Throughout the trip, staff worked to facilitate hands-on situations that intimately connected participants to Israel. Popular activities included jeep-riding in the Golan and hiking Masada.
“I’ve always heard about Israel and wanted to come here, especially to Masada, and I have a lot of admiration for the Israeli people,” said participant Jake Wasserman, 18. “If anything went wrong in America, I would catch the first plane back here.” Wasserman noted that upon his return home, he would look for other ways to go back to Israel.
Noach Pawlinger, a staff member of the trip and program director of The Friendship Circle of Atlanta, emphasized that after floating the idea to a few local families, he found a huge national demand for this kind of trip. Pawlinger echoed other staff in his enthusiasm in watching the delight and growing interest of the participants. “It is incredible to be able to take these kids somewhere where their soul can really flourish in the fullest way,” he said.
There are no definite plans for a similar trip in the future, but Sacks said that Mayanot is motivated to continue and expand the program.
“We certainly hope to do this again soon, but we’d need a funder to do it again,” he said, noting that the flexibility, resources and staff ratio needed for the trip require more funding per participant that the Taglit-Birthright Israel stipend provides.
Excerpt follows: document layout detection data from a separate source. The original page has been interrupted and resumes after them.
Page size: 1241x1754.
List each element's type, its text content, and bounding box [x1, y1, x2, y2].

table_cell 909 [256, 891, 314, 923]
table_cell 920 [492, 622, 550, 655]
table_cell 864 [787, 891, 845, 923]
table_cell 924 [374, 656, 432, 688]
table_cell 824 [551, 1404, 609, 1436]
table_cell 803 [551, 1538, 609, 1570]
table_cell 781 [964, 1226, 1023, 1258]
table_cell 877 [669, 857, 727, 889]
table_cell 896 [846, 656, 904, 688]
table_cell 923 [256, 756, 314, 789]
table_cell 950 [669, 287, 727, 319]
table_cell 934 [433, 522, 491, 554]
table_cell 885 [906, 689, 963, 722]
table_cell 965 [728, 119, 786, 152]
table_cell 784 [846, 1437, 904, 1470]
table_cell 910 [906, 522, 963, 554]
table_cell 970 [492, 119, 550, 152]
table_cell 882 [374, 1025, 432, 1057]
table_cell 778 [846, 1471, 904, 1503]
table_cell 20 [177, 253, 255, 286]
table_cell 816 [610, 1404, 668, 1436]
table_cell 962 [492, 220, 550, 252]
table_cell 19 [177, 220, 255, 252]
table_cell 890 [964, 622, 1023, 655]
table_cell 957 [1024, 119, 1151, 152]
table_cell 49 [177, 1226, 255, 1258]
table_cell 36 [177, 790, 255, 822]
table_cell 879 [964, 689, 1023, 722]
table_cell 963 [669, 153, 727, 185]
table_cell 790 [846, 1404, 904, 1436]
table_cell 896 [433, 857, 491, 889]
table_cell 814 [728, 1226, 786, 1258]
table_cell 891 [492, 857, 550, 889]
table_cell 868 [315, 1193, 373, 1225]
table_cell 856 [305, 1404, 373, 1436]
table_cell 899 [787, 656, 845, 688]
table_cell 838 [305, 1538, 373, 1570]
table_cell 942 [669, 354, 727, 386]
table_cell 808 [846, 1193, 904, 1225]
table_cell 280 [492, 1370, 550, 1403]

Activities like camel riding require hands-on support and attention that are not expected from staff of all Taglit-Birthright Israel trips.
From the point of view of these young adults, who are often shut out from a range of experiences, the trip opened their eyes to a country where they felt especially welcome. “I love, love Israel,” said Stephanie Cerep, 22, “I am so excited I am here… I love this country. I should come here by myself, even. I can learn Hebrew, and I think, even live here.”
Leora S. Fridman is a Dorot Fellow living in Tel Aviv.